After serving in the Air Force, Barthelemy has also acted as a consultant for various aerospace companies and federal government organizations such as Boeing and the Air Force Research Laboratory. His most active role now is with the Wright Brothers Institute, which helps the Air Force and other companies with innovation. In particular, Barthelemy has an interest in collaborative innovation, which he describes as a process in which people from varying backgrounds come together to bounce ideas off one another. Barthelemy also wrote a book called “Collaborative Innovation” in 2020, which was one of the factors that led Vineyard FutureWorks co-founder Bob Johnston to reach out and connect with him.
“Bob and I are involved in many things around collaborative innovation,” Barthelemy said. Some of these efforts include having the Imagine Corps program bring together students from Dayton, Martha’s Vineyard, and the Virgin Islands, and ask them to “look into the future.” Another was Barthelemy’s recent visit to the Vineyard, where he met some of the Island’s leaders, like Dukes County Commissioner Tristan Israel, to discuss issues relating to Island communities.
Barthelemy said he has also seen a shift in young people’s aspirations. During his generation, young people had an enthusiasm for creating physical things, such as airplanes, alongside a mixture of patriotism to help the U.S. against its Cold War rival, the Soviet Union. This national enthusiasm only increased when the Soviet Union launched the first artificial satellite, Sputnik 1, into orbit in 1957. Barthelemy never saw combat while in the Air Force, but he contributed to the patriotic zeal through his research.
“There was an excitement about being in airplanes and in space, and we hadn’t landed on the moon yet,” Barthelemy said. He reminisced about how President John F. Kennedy led a “charismatic” call for people to contribute to the advancement of the U.S., which lit a fire in Barthelemy and his peers.

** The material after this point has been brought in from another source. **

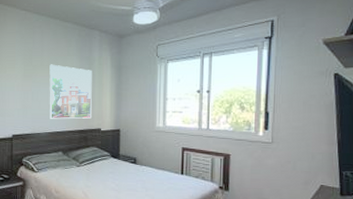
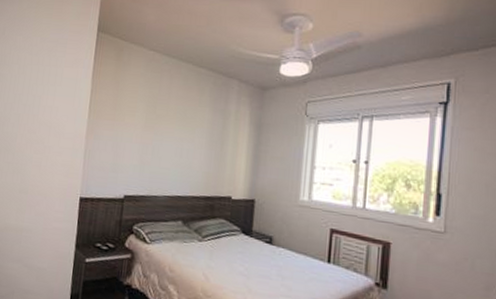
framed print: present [49,64,92,119] -> none [171,115,227,184]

These days, young people are more interested in the digital realm, such as creating apps. However, there are also other changes. When Barthelemy attended MIT, it was all men. Now, around half of the MIT student population is women. Barthelemy also said recruiting young people into the Air Force, which he occasionally goes back to MIT to pitch to the students, has become harder.
This sense of change is also present at the Wright Brothers Institute, where research into artificial intelligence has been added to its repertoire. One field Barthelemy highlighted being looked at was virtual reality, which he thinks will see increased educational use in the near future.
“Let’s say you had a course on changing tires, like a vocational [course]. You have a person in the virtual world changing tires that you can couple with, and he or she can teach you like a teacher would,” Barthelemy said. “But the teacher is live, and you’re virtual, and in the middle is you, the teacher, and a fake mechanic that is showing you those ropes. Much more effective than trying to do it yourself or going to school and trying to do it, and a lot less space.”
Barthelemy said the more technologically advanced teaching styles seem to capture the attention of today’s youth.
“They’re only 15 years old, 16, but they know what they want,” he said. “Of course, they’re probably not as worried about money as we are as adults.”
The varying experiences and technological speeds of old and young people can blend together to make brighter futures, according to Barthelemy.
“If I work with a 20-year-old, I learn so much. I think the 20-year-old probably thinks he’s going to learn from me, but actually, I’m learning a heck of a lot from him,” Barthelemy said. “Hopefully, it’s mutual.”